» **TEXT FOR ANALYSIS**:
On the Sixth anniversary of the advisory opinion given by International Court of Justice (ICJ)on the Wall the Palestinian Return Centre (PRC) is pleased to offer a short assessment of the moral and legal victory that was won in 2004 and its aftermath.

One would have hoped that as a result of the legal opinion we would see a more chastened Israel, reassessing its past and its future but instead the six years following the moral and legal defeat it has continued its policy of colonialism and apartheid.

The PRC report 'Reviewing the Apartheid Wall after Six Years, An insight into the Colonial Project’ gives useful information and analysis on the importance of the 2004 ICJ judgement, and the ongoing colonial aspirations starkly reminded to us by the Israeli decision to expel four elected MPs from East Jerusalem.

End.

Reviewing the Apartheid Wall after Six Years
An insight in to the Colonial project

SUMMARY

July is the anniversary of the International Court of Justice (ICJ) advisory opinion on the Wall. The 2004 opinion was a major victory for the Palestinians and all those championing justice, human rights and international law. Six years on the moral and legal victory has made no political impact on the ground. Israel has not shifted from its colonial policy and instead has adopted legal mechanisms to expel more Palestinians from their land.

Four elected MPs, born in East Jerusalem, are facing expulsion. They are currently taking refuge with the Red Cross. The reaction has been one of outrage but Western governments have been timid in their response.

The Wall and the unremitting expulsion under legal pretence are born from a colonial apartheid regime. At its core is an illegal and racist ideology that seeks to ethnically cleanse the indigenous population in order to tackle what it sees as the demographic problem in preserving its contradictory identity of a Jewish and a democratic state.

DETAILS

Unlike global systems of the past the international system is in a unique and privileged position to discuss political problems using clear normative frameworks. The machinations of the different components of this international framework were clearly demonstrated in July 2004 when the International Court of Justice (ICJ), the principal judicial organ of the United Nations, was tasked by the UN General Assembly to issue an advisory opinion on the "Legal Consequences of Construction of a Wall in the Occupied Palestinian Territory (OPT)". Amongst its many conclusions were:

• The construction and operation of the wall violates international humanitarian law.

• The Wall is part of a continuing attempt by Israel to change the legal status of the OPT including East Jerusalem.

• The construction is a form of collective punishment.

• The Wall is a disproportionate response to any threat faced by Israel.

• The wall violates the rights of the Palestinian people to self determination(1).

This was an unprecedented moral and legal victory for the Palestinian cause. However, Six years on, instead of finding a more chastened Israel we find a rogue, pariah state, beyond the pale of international law displaying yet more aggression against the Palestinians and cementing its colonial project.

» **THINGS TO DO**:
**1)** Transcribe the stretch of the piece on the ICJ advisory opinion from "On the Sixth" through "colonialism and apartheid.".
**2)** Decide whether each statement agrees with the piece on the ICJ advisory opinion, answering yes or no and quoting the words that settle it: (a) The UN General Assembly asked the ICJ for the advisory opinion on the Wall. (b) The four elected MPs facing expulsion are currently sheltering with the Red Cross. (c) The ICJ concluded that the Wall is a proportionate response to threats faced by Israel.
**3)** Restate as a short bulleted list the paragraph of the piece on the ICJ advisory opinion that opens with "July is the anniversary", keeping its main points.
The listing that comes next has no connection to the piece on the ICJ advisory opinion.

Saved data entries
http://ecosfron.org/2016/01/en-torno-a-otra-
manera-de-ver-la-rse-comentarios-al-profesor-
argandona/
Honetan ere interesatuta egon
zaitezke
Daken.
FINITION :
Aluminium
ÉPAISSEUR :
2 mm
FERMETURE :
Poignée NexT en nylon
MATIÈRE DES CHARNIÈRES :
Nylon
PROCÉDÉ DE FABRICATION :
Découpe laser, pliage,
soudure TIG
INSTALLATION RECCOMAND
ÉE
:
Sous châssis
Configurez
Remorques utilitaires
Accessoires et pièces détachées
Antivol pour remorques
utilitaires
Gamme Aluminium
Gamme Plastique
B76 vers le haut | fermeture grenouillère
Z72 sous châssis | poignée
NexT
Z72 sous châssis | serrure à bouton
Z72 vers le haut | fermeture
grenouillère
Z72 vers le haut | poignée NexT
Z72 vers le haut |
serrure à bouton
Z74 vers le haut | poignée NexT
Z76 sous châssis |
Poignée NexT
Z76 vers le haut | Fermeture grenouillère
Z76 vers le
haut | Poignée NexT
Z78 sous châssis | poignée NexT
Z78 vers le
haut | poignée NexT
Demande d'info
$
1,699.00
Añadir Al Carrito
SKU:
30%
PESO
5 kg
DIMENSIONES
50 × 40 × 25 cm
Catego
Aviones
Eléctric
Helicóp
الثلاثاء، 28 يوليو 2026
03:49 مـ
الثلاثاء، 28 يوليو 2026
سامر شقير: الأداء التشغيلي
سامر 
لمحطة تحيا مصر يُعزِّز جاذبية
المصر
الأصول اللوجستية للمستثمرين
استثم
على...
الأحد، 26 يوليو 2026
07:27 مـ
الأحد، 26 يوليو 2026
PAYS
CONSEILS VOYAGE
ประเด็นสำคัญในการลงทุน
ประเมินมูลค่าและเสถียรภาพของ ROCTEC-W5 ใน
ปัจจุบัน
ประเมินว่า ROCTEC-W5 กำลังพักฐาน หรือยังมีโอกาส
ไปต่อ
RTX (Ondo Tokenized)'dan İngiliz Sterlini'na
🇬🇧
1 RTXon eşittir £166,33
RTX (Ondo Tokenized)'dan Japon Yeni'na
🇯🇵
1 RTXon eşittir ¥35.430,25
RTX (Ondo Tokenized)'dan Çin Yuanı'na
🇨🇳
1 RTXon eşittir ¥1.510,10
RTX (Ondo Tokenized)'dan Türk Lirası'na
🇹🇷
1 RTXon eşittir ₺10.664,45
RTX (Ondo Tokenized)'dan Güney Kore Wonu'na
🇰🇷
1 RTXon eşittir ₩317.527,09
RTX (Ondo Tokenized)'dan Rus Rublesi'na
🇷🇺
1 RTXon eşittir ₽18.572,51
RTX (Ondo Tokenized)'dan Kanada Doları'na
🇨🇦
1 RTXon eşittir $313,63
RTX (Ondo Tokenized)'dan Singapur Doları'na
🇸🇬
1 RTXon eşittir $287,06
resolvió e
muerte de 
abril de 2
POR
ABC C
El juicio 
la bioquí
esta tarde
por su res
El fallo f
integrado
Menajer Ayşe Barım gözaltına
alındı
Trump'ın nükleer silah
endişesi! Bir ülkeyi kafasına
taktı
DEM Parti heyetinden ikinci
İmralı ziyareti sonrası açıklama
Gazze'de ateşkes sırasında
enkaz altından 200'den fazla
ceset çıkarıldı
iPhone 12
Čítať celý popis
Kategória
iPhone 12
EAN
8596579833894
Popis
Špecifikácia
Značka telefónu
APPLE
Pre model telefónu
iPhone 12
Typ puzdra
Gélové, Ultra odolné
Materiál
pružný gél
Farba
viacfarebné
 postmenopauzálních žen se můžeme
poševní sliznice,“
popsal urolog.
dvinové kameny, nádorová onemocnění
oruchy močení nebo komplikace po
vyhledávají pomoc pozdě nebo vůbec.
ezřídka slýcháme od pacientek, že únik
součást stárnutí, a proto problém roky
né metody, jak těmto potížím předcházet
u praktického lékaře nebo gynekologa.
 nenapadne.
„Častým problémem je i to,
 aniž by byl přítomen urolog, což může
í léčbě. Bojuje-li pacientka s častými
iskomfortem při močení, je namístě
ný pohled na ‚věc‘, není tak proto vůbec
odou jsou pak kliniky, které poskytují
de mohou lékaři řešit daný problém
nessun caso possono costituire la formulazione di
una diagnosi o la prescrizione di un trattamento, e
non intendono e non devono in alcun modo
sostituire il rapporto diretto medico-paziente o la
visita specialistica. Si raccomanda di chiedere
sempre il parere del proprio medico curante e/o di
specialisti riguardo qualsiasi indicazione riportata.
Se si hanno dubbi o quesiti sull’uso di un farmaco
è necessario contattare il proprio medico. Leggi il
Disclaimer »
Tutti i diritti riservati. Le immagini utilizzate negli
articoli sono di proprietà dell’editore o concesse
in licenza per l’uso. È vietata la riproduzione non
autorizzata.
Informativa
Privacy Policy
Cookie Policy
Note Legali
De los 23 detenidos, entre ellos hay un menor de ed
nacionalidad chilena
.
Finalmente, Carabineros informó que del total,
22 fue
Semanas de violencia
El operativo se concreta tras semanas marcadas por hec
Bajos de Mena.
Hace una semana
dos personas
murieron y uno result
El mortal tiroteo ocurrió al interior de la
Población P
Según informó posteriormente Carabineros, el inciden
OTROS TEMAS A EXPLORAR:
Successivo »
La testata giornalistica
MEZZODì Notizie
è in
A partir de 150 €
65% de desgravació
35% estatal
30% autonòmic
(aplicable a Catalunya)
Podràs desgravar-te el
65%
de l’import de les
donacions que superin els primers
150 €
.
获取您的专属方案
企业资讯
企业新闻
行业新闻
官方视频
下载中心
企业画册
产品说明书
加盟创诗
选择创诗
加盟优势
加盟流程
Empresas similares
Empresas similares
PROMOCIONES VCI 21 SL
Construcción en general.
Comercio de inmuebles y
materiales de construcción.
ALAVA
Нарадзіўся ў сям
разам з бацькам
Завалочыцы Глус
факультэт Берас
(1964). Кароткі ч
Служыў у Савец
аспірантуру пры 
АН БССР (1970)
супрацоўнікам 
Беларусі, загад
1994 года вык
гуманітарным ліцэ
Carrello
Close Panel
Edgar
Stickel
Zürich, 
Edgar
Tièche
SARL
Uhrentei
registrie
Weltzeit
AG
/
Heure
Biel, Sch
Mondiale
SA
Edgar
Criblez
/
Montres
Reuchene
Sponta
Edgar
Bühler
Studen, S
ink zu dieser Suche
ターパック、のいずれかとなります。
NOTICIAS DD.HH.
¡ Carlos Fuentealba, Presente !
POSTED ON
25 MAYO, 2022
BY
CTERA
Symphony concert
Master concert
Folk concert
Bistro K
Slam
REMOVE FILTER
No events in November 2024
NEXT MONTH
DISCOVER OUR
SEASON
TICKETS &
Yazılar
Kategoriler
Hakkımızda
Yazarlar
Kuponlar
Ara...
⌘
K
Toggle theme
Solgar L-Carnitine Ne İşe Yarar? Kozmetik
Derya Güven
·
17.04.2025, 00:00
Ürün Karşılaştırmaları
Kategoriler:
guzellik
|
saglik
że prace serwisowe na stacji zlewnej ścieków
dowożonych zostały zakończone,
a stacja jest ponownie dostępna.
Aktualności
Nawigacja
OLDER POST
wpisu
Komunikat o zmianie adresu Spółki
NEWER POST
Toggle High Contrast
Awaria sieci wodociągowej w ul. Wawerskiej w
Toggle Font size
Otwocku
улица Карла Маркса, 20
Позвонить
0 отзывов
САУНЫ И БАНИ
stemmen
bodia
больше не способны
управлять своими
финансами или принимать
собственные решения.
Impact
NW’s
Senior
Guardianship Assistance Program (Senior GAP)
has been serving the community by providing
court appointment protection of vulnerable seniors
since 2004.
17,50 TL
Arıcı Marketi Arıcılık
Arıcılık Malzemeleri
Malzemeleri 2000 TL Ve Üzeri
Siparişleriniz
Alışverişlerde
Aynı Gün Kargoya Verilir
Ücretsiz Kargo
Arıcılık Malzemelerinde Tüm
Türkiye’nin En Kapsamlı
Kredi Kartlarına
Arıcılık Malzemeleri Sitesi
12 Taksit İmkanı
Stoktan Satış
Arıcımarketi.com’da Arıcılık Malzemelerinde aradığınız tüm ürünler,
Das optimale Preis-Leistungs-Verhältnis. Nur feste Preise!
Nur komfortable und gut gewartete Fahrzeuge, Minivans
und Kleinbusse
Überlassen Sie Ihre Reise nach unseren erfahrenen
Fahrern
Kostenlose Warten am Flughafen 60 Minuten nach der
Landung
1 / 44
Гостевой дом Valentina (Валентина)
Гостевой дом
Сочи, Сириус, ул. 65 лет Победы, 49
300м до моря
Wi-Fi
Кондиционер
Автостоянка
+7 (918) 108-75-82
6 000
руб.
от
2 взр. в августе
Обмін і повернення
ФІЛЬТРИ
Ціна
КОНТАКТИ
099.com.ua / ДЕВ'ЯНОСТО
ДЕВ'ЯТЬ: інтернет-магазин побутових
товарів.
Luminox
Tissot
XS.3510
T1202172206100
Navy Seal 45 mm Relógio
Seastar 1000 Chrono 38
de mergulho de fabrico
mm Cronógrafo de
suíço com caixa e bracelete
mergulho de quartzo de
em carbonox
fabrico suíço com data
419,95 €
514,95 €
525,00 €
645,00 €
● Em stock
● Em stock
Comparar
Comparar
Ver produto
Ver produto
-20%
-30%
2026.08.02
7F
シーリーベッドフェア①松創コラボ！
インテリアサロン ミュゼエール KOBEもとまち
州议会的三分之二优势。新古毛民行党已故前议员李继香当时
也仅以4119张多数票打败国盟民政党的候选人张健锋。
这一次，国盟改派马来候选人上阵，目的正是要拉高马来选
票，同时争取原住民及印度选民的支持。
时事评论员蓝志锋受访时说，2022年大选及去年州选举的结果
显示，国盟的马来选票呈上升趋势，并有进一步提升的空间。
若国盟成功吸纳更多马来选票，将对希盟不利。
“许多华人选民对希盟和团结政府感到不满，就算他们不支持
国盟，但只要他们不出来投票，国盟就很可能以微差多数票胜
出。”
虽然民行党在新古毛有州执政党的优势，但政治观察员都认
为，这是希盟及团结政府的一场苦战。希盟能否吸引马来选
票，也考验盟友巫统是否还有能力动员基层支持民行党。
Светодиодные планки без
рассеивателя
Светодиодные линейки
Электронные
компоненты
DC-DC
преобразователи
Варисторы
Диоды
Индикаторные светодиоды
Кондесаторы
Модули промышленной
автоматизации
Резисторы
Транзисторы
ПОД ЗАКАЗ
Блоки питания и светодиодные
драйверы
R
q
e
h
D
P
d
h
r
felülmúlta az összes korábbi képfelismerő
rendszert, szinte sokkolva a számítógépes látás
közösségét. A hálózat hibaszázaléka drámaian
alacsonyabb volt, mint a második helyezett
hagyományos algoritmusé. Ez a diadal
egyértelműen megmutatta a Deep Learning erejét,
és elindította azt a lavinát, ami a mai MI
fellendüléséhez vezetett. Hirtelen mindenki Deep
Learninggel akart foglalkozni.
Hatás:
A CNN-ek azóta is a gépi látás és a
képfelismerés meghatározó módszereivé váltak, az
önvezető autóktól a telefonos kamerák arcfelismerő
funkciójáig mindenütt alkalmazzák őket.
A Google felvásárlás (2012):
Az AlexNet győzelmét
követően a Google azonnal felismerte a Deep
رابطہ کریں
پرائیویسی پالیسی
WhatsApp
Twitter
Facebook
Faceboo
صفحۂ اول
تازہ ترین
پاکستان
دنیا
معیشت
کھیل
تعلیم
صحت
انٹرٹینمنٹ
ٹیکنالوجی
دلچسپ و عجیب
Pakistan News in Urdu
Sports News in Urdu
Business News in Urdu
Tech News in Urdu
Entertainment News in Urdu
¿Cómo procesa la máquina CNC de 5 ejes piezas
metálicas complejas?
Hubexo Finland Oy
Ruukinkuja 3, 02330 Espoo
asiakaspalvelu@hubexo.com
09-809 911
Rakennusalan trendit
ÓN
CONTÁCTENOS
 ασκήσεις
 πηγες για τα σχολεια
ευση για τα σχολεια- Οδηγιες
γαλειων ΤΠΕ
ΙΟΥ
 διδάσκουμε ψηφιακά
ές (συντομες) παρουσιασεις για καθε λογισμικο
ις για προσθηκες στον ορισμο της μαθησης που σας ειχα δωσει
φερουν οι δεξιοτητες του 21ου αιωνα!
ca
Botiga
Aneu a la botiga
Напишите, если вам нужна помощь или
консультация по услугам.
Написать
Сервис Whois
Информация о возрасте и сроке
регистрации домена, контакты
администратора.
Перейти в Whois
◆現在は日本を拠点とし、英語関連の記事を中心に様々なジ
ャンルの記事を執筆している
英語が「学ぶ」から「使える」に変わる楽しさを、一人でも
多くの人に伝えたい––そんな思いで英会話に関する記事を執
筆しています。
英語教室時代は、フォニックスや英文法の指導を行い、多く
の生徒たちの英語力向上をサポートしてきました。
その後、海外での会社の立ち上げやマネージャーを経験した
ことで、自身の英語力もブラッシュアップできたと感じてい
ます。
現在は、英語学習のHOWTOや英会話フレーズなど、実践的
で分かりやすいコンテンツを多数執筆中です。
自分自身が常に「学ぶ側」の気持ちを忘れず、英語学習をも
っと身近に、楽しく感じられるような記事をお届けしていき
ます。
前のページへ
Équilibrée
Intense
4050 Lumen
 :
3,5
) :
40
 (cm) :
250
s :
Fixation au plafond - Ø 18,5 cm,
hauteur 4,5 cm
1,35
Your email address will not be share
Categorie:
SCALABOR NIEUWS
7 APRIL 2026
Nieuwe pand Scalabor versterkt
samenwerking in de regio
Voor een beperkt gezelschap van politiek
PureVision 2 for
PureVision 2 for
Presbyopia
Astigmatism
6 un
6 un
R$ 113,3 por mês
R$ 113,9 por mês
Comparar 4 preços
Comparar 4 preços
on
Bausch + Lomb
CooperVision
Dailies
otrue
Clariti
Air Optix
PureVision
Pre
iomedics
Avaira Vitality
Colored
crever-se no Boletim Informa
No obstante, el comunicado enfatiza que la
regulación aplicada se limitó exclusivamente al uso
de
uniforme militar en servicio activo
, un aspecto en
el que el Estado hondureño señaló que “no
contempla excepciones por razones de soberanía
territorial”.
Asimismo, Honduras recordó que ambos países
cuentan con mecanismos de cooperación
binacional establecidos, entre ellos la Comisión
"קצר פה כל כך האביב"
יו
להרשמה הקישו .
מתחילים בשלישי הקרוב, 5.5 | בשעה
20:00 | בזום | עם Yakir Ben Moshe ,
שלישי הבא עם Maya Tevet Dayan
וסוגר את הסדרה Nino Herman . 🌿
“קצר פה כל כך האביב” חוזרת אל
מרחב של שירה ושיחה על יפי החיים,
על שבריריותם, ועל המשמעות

» **ANSWERS FOR EACH ITEM**:
**1)**
On the Sixth anniversary of the advisory opinion given by International Court of Justice (ICJ)on the Wall the Palestinian Return Centre (PRC) is pleased to offer a short assessment of the moral and legal victory that was won in 2004 and its aftermath.

One would have hoped that as a result of the legal opinion we would see a more chastened Israel, reassessing its past and its future but instead the six years following the moral and legal defeat it has continued its policy of colonialism and apartheid.

**2)**
(a) Yes: "was tasked by the UN General Assembly to issue an advisory opinion"
(b) Yes: "They are currently taking refuge with the Red Cross."
(c) No: "The Wall is a disproportionate response to any threat faced by Israel."

**3)**
- July marks the anniversary of the ICJ's 2004 advisory opinion on the Wall.
- The opinion was a major victory for the Palestinians and for supporters of justice, human rights and international law.
- Six years later, this moral and legal victory has had no political impact on the ground.
- Israel has kept its colonial policy and has adopted legal mechanisms to expel more Palestinians from their land.